A jovem não tinha mais nada a oferecer. Depois de perder Sam e ser enviada a Endovier, havia
se recomposto na desolação das minas. E quando fora para o castelo, havia sido tola o bastante
para pensar que Chaol colocara a última peça no lugar. Tola o bastante para pensar, apenas por um
momento, que poderia ser feliz.
Mas a morte era a maldição e o dom de Celaena; a morte fora sua grande amiga naqueles
longos, longos anos.
— Mataram Nehemia — sussurrou a assassina para a escuridão, precisando que alguém,
qualquer um, ouvisse que aquela alma um dia reluzente havia se extinguido. Que soubesse que
Nehemia estivera ali, naquela terra, e que fora tudo que existira de bom e corajoso e maravilhoso.
Kaltain ficou em silêncio por um longo instante. Então disse, baixinho, como se estivesse
trocando um pedaço de infelicidade por outro:
— O duque Perrington vai para Morath em cinco dias, e devo ir com ele. O rei disse que
posso me casar com o duque ou apodrecer aqui pelo resto da vida.

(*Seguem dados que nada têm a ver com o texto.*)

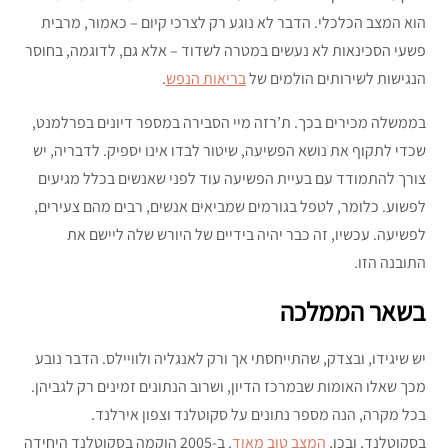
הוא המצב הכלכלי. הדבר לא נוגע רק לצרכי קיום – כאמור, מרבית
פשעי הסכינאות לא נעשים במטרה לשדוד – אלא גם, לדוגמה, בחוסר
הנגישות לשירותים הולמים של
בריאות הנפש
.
בממשלה מכירים בכך. ת’רזה מיי הסבירה במספר דיונים בפרלמנט,
שכדי לתקוף את נושא הפשיעה, שיטור לבדו אינו יספיק. לדבריה, יש
צורך להתמודד עם בעיית הפשיעה עוד לפני שאנשים בכלל מגיעים
לפשוע. כלומר, לטפל בגורמים שמביאים אנשים, רבים מהם צעירים,
לפשיעה. עכשיו, זה כבר יהיה בידיים של היורש שלה ליישם את
התובנה הזו.
בשאר הממלכה
יש שיגידו, ובצדק, שהתייחסתי אך ורק לאנגליה ולוויילס. הדבר נובע
מכך שאלו האומות שבמרכז הדיון, ושרוב הנתונים זמינים רק לגביהן.
בכל מקרה, הנה מספר נתונים על סקוטלנד וצפון אירלנד.
בסקוטלנד, ובכן,
המצב טוב מאוד
. ב-2005 הוקמה בסקוטלנד היחידה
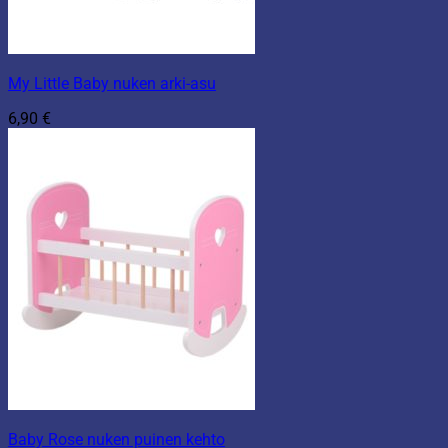
My Little Baby nuken arki-asu
6,90
€
Baby Rose nuken puinen kehto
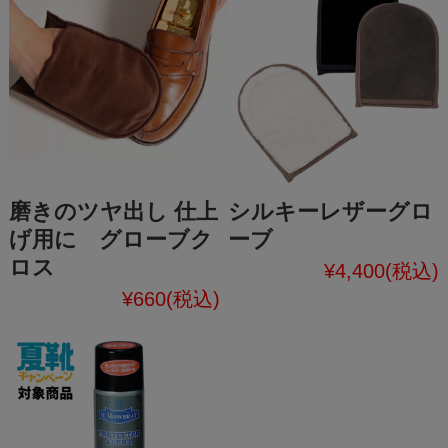
磨きのツヤ出し 仕上
シルキーレザーグロ
げ用に グローブク
ーブ
ロス
¥4,400
(税込)
¥660
(税込)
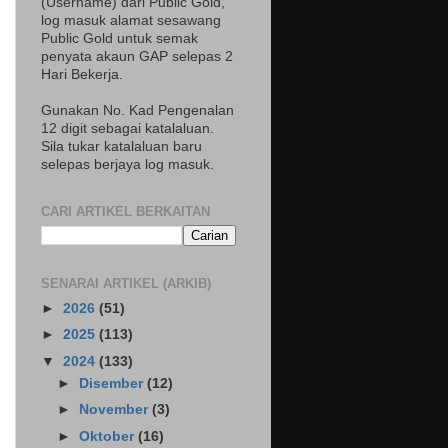
(Username) dari Public Gold,
log masuk alamat sesawang
Public Gold untuk semak
penyata akaun GAP selepas 2
Hari Bekerja.
Gunakan No. Kad Pengenalan
12 digit sebagai katalaluan.
Sila tukar katalaluan baru
selepas berjaya log masuk.
CARI ARTIKEL BERKAITAN
SENARAI ARTIKEL (ARKIB)
►
2026
(51)
►
2025
(113)
▼
2024
(133)
►
Disember
(12)
►
November
(3)
►
Oktober
(16)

Celaena virou o rosto, abrindo os olhos e vendo Kaltain sentada encostada na parede, agarrada
aos joelhos. Parecia ainda mais suja e mais selvagem do que algumas semanas antes. Ainda
segurava a capa da assassina ao redor do corpo. Celaena disse:
— Você traiu o duque. Por que ele iria querê-la como esposa?
Kaltain deu uma risada baixa.
— Quem sabe que jogos essas pessoas fazem e que finalidade têm em mente? — A jovem
esfregou as mãos imundas no rosto. — Minhas dores de cabeça pioraram — murmurou. — E aquelas asas... elas nunca cessam.
Meus sonhos andam cheios de sombras e asas, dissera Nehemia; os de Kaltain também.
— O que tem uma coisa a ver com a outra? — indagou Celaena, as palavras afiadas e vazias.
Kaltain piscou, erguendo as sobrancelhas como se não tivesse ideia do que tinha dito.
— Quanto tempo vão mantê-la aqui? — perguntou ela.
Por tentar matar o capitão da Guarda? Para sempre, talvez. Ela não se importaria. Que a
executassem.
Que acabassem com ela também.
Nehemia fora a esperança de um reino, de muitos reinos. A corte com a qual ela sonhara
jamais existiria. Eyllwe nunca seria livre. Celaena jamais teria a chance de pedir desculpas à
princesa pelas coisas que dissera. Restariam apenas as últimas palavras que Nehemia dissera a ela.
A última coisa que a amiga pensara ao seu respeito.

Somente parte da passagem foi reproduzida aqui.